Pandas 2.0: A Faster Version of Pandas with Apache Arrow Backend

-

Here’s every thing it’s worthwhile to know concerning the recent Pandas 2.0

Photo by Lukas W. on Unsplash

Pandas 2.0 was recently released. This version mainly includes bug fixes, performance improvements, and the addition of the Apache Arrow backend.

If you happen to’re a pandas user, probably you already know that pandas has used Numpy for years to represent arrays and perform operations on them. Nonetheless, in the case of working with dataframes, there are a lot of benefits that Arrow provides over Numpy.
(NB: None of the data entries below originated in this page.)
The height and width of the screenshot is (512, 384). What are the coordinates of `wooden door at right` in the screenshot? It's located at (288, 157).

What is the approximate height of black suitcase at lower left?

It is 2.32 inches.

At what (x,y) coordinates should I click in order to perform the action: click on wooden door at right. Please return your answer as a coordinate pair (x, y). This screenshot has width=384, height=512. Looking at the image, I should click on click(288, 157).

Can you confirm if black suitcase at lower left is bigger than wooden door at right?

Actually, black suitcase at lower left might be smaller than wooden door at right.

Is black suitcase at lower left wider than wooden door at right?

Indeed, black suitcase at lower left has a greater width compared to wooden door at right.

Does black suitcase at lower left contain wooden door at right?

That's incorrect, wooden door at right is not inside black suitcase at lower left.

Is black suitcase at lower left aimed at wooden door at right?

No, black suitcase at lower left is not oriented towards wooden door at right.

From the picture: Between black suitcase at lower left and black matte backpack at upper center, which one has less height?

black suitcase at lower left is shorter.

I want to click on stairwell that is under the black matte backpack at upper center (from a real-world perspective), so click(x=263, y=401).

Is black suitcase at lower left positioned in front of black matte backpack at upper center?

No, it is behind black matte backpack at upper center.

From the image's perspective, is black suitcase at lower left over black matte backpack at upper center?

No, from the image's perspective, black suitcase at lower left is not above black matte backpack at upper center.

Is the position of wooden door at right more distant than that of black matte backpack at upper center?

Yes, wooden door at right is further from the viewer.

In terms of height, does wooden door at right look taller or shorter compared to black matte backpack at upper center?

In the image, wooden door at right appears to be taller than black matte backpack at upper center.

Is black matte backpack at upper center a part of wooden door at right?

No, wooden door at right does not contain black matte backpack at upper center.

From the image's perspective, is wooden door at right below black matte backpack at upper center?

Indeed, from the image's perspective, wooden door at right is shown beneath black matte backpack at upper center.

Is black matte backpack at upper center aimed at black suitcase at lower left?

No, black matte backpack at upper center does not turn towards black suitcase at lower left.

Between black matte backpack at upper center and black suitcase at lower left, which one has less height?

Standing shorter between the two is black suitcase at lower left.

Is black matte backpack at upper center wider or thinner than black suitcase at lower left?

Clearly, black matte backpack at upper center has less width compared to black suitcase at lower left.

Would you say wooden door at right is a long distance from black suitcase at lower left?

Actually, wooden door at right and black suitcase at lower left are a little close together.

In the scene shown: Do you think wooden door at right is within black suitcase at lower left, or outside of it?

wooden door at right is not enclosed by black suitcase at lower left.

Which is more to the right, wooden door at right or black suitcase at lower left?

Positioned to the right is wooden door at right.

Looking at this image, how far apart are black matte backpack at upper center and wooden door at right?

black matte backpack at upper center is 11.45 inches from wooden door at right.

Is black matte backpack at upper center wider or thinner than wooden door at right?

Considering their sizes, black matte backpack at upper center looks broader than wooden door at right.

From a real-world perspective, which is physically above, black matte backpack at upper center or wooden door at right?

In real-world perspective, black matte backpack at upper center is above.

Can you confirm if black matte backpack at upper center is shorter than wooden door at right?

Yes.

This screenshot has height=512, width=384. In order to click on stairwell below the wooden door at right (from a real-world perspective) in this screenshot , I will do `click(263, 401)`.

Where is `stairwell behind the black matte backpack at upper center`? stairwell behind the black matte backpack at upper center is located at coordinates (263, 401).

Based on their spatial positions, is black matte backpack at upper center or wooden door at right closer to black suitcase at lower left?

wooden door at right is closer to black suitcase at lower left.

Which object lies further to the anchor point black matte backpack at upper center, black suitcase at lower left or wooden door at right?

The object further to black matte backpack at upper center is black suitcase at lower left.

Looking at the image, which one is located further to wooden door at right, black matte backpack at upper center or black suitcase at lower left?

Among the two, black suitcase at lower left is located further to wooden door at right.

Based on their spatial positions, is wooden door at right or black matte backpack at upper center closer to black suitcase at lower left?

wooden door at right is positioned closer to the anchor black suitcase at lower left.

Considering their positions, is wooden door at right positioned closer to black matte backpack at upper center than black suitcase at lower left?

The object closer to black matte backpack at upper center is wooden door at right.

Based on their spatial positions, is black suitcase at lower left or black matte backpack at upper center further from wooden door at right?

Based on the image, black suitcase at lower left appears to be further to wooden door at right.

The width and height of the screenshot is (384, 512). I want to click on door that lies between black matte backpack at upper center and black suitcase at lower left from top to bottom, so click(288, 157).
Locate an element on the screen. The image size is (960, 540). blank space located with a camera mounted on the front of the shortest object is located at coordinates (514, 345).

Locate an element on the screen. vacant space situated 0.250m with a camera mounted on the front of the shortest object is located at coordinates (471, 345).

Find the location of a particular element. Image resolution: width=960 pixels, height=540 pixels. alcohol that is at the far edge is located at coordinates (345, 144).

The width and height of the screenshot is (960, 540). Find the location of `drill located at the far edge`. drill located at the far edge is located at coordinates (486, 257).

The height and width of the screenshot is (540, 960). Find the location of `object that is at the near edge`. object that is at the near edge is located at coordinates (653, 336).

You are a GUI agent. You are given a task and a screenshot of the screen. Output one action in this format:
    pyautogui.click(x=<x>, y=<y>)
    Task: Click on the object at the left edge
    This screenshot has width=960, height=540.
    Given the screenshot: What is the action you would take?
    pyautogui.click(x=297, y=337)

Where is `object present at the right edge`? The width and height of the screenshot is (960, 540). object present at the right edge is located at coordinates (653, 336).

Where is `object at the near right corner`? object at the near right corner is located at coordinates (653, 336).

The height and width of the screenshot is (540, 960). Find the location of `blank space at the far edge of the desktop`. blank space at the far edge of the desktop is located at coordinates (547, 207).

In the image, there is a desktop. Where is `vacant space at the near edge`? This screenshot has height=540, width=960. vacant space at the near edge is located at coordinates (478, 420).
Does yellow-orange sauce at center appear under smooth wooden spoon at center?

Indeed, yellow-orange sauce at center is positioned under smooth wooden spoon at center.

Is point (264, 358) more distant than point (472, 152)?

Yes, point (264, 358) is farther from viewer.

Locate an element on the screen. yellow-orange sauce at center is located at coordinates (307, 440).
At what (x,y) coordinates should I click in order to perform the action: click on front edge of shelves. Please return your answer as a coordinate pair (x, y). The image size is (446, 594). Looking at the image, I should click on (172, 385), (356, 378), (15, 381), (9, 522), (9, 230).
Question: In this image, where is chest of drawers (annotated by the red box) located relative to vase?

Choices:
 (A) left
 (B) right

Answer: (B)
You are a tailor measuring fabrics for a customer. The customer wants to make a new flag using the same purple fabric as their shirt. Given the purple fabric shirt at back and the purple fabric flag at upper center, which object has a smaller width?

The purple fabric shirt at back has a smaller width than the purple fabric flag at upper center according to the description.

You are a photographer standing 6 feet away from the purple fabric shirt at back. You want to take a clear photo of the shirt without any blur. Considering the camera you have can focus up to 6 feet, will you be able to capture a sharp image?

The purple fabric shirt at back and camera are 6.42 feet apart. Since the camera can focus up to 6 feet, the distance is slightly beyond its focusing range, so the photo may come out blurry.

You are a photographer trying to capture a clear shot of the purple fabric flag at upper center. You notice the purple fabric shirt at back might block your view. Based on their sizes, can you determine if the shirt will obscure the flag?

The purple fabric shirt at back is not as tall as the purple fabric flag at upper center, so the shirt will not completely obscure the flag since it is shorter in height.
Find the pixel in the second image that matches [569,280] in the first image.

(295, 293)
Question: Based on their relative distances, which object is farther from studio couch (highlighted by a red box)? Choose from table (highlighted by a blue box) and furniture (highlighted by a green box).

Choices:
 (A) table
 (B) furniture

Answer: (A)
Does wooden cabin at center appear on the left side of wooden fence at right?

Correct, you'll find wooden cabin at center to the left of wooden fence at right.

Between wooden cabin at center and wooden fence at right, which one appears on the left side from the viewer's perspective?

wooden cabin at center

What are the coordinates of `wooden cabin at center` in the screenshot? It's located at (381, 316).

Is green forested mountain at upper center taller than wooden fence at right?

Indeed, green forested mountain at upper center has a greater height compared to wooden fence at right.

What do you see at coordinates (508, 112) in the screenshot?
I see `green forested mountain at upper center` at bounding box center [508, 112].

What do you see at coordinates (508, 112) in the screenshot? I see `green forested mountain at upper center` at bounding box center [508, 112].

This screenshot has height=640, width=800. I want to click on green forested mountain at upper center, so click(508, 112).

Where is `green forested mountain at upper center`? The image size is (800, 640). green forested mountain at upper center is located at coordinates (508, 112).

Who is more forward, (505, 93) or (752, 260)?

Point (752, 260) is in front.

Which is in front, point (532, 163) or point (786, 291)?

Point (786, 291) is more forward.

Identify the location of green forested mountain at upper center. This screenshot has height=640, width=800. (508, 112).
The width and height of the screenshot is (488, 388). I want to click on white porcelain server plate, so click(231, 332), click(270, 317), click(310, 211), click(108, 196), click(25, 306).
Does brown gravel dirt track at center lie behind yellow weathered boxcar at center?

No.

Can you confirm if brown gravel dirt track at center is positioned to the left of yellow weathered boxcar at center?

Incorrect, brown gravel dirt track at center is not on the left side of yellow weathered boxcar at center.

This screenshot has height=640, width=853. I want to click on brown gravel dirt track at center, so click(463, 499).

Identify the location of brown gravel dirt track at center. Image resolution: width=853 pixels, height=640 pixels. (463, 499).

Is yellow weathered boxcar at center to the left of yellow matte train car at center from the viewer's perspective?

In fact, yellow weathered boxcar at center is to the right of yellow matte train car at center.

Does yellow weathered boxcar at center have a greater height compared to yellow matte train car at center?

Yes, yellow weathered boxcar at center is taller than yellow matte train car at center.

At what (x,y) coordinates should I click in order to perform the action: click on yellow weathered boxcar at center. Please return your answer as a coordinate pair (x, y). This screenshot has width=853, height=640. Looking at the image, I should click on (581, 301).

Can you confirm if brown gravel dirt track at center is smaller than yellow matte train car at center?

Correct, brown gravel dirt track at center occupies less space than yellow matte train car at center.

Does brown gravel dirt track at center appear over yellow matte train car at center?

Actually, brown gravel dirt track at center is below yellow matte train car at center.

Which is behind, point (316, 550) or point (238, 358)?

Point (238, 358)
In this text, we’ll see what are those benefits, why pandas is selecting Arrow for its backend, and the way you possibly can start using Arrow in Pandas 2.0 (it’s still not the default option).

Updating to Pandas 2.0

If you happen to have already got pandas installed in your virtual environment, it’s worthwhile to update to the newest version to have all the advantages of pandas 2.0.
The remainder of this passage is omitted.